I was taught to add approximately 2% cost to all recipes using pantry staples or very small amounts of an ingredient.


----------



## brisket (Jun 30, 2010)

2% eh?  Seems low to me.  Pantry staples like salt and pepper don't cost near as much as 40+ litres of fryer oil.


----------



## xjmrufinix (Mar 16, 2009)

If you're increasing cost by 2% across the board you'll be doing it in a lot of cases when 2% is overestimating (such as when you're marking up just for salt and pepper), unless you're going through a ton of oil it probably balances out. I don't go through a lot so it works for me. If you are going through a ton you could figure how much oil you go through in a week and adjust your cost for the whole week accordingly.


----------



## chefbillyb (Feb 8, 2009)

Lets say you have Popcorn Shrimp as an app, you sell that for $8, if you figured 2% for that one app, you would have to sell 250 of them to pay for a vat of oil, based on $40 a vat and oil being $30 for 35lbs.......................CBB


----------



## chefedb (Apr 3, 2010)

Hard to figure because it depends on how you keep the oil and how much use you get or days or hours or orders. The base however is  approx 35 pounds to a unit as purchased lets say $28..00 per so base price no matter what is 80 cents per lb.And this is the way it should be carriied at inventory.Everything in the  place is purchased by pound everything is portioned by lbs and ounces, even a stick of gum.
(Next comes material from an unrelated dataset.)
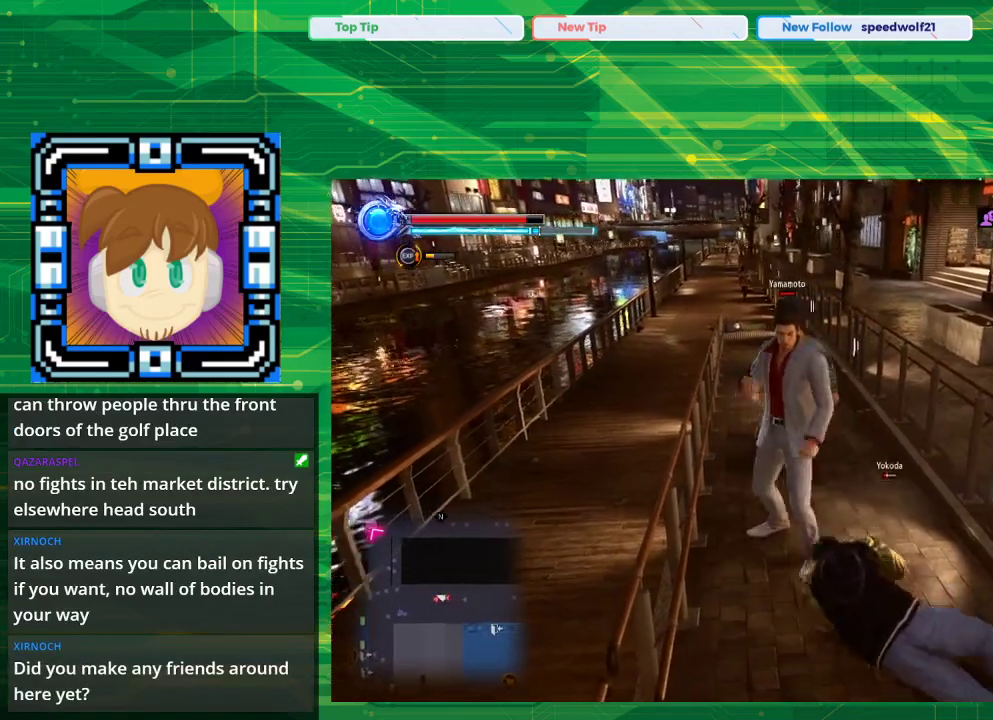
{"buttons": [], "left_stick": "center", "right_stick": "center", "events": [[33, "TRIANGLE", "down"], [233, "TRIANGLE", "up"], [233, "left_stick", "center"]]}
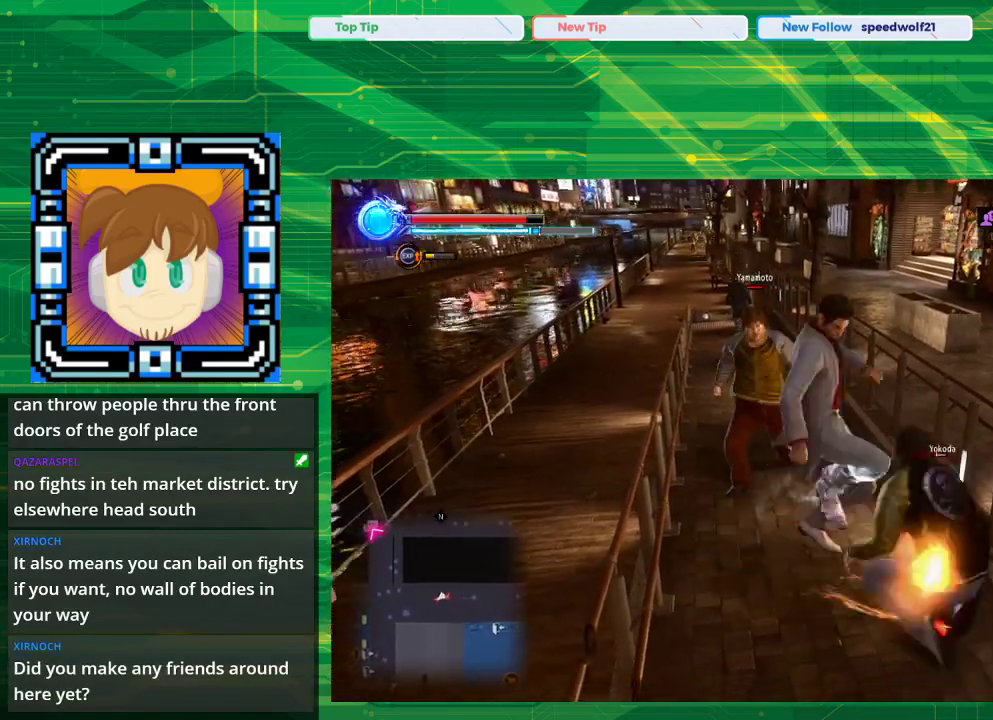
{"buttons": [], "left_stick": "center", "right_stick": "center", "events": []}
This is only way to attain true food cost..Even a case of lettuce is by lb Iceburg should be 40lbs case divided into price gives you cost per lb.


----------



## xjmrufinix (Mar 16, 2009)

chefedb said:


> Hard to figure because it depends on how you keep the oil and how much use you get or days or hours or orders. The base however is approx 35 pounds to a unit as purchased lets say $28..00 per so base price no matter what is 80 cents per lb.And this is the way it should be carriied at inventory.Everything in the place is purchased by pound everything is portioned by lbs and ounces, even a stick of gum. This is only way to attain true food cost..Even a case of lettuce is by lb Iceburg should be 40lbs case divided into price gives you cost per lb.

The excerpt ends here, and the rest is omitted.